> _SHORT PROBLEM_:
Quote the lines below word for word, from the line that contains "collection date as typed: May 1917" through the final line, with both ends included.

> _DATA_:
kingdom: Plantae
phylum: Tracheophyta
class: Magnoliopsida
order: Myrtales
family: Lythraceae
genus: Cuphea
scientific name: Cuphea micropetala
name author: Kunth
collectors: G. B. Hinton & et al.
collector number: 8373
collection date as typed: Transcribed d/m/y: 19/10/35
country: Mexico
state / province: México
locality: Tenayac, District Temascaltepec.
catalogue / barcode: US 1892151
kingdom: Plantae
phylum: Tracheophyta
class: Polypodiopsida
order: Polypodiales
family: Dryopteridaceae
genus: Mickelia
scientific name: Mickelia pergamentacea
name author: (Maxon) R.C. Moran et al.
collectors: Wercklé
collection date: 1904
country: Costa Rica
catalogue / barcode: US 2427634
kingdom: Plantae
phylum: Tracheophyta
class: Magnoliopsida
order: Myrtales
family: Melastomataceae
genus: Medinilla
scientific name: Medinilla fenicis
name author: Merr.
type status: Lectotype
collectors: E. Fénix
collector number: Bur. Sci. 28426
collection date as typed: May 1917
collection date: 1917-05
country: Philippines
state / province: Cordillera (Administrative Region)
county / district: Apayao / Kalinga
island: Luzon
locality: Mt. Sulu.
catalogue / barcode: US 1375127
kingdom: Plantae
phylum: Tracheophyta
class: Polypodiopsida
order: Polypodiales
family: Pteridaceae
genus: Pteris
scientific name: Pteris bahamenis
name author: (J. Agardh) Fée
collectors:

> _RESPONSE TO THIS TASK_:
collection date as typed: May 1917
collection date: 1917-05
country: Philippines
state / province: Cordillera (Administrative Region)
county / district: Apayao / Kalinga
island: Luzon
locality: Mt. Sulu.
catalogue / barcode: US 1375127
kingdom: Plantae
phylum: Tracheophyta
class: Polypodiopsida
order: Polypodiales
family: Pteridaceae
genus: Pteris
scientific name: Pteris bahamenis
name author: (J. Agardh) Fée
collectors:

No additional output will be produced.